### EXERCISE INPUT
········

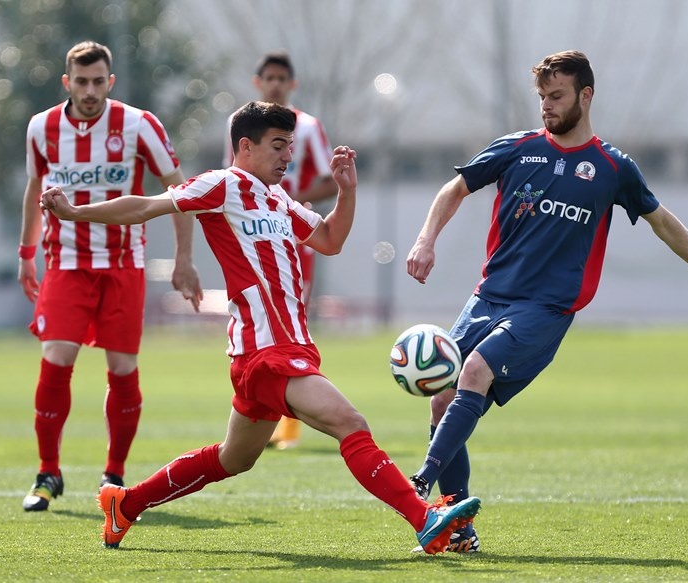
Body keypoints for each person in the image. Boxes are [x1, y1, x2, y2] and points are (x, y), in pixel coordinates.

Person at [39, 101, 481, 554]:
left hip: (289, 347)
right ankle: (424, 518)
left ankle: (125, 504)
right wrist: (76, 213)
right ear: (245, 146)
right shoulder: (223, 184)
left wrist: (347, 192)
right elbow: (148, 206)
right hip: (264, 351)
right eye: (278, 145)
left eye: (290, 144)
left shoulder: (278, 198)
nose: (288, 154)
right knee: (349, 422)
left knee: (234, 458)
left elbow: (329, 240)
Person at [404, 50, 688, 553]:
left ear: (586, 96)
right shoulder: (517, 149)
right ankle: (459, 530)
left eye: (556, 96)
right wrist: (425, 240)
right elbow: (455, 188)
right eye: (541, 97)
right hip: (488, 297)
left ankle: (421, 481)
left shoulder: (612, 167)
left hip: (546, 310)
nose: (546, 107)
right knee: (441, 396)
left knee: (473, 370)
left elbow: (662, 221)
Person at [18, 41, 202, 512]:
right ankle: (47, 471)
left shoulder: (138, 124)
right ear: (67, 83)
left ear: (110, 82)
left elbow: (179, 189)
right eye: (81, 82)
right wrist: (26, 254)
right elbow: (35, 187)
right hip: (67, 263)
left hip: (123, 266)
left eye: (98, 81)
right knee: (55, 359)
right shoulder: (42, 127)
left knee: (122, 369)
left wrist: (184, 259)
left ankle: (114, 474)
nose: (90, 90)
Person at [223, 50, 337, 450]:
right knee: (256, 315)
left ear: (292, 85)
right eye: (268, 78)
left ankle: (288, 426)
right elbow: (232, 180)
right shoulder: (244, 125)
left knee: (292, 313)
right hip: (253, 233)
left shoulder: (307, 128)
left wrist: (284, 201)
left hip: (292, 232)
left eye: (281, 79)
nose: (275, 84)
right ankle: (267, 413)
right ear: (259, 83)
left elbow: (327, 181)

········

### TRY IT
Show the lines from the data above that contain the string "ankle".

### YOUR SOLUTION
right ankle: (424, 518)
left ankle: (125, 504)
right ankle: (459, 530)
left ankle: (421, 481)
right ankle: (47, 471)
left ankle: (114, 474)
left ankle: (288, 426)
right ankle: (267, 413)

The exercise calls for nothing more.